▶ **EXERCISE AIM**
Repeat the records verbatim and leave the pictures out of your copy.
Segment Open
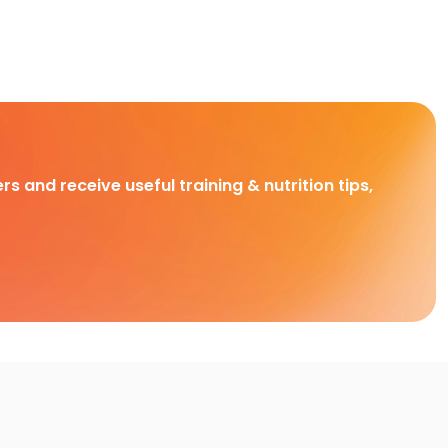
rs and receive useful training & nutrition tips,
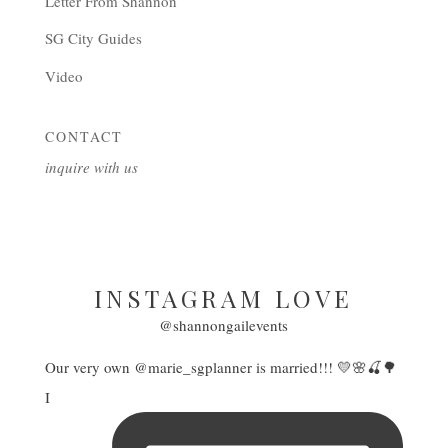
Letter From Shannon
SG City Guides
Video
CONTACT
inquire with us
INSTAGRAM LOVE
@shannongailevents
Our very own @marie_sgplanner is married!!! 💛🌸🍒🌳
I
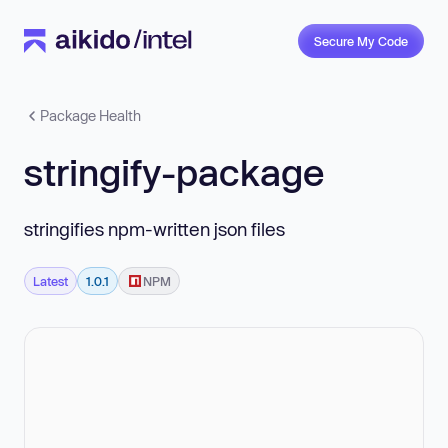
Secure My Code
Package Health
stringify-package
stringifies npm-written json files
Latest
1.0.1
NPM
Segment Closed
▶ **ANSWER BELOW**
rs and receive useful training & nutrition tips,
Letter From Shannon
SG City Guides
Video
CONTACT
inquire with us
INSTAGRAM LOVE
@shannongailevents
Our very own @marie_sgplanner is married!!! 💛🌸🍒🌳
I
Secure My Code
Package Health
stringify-package
stringifies npm-written json files
Latest
1.0.1
NPM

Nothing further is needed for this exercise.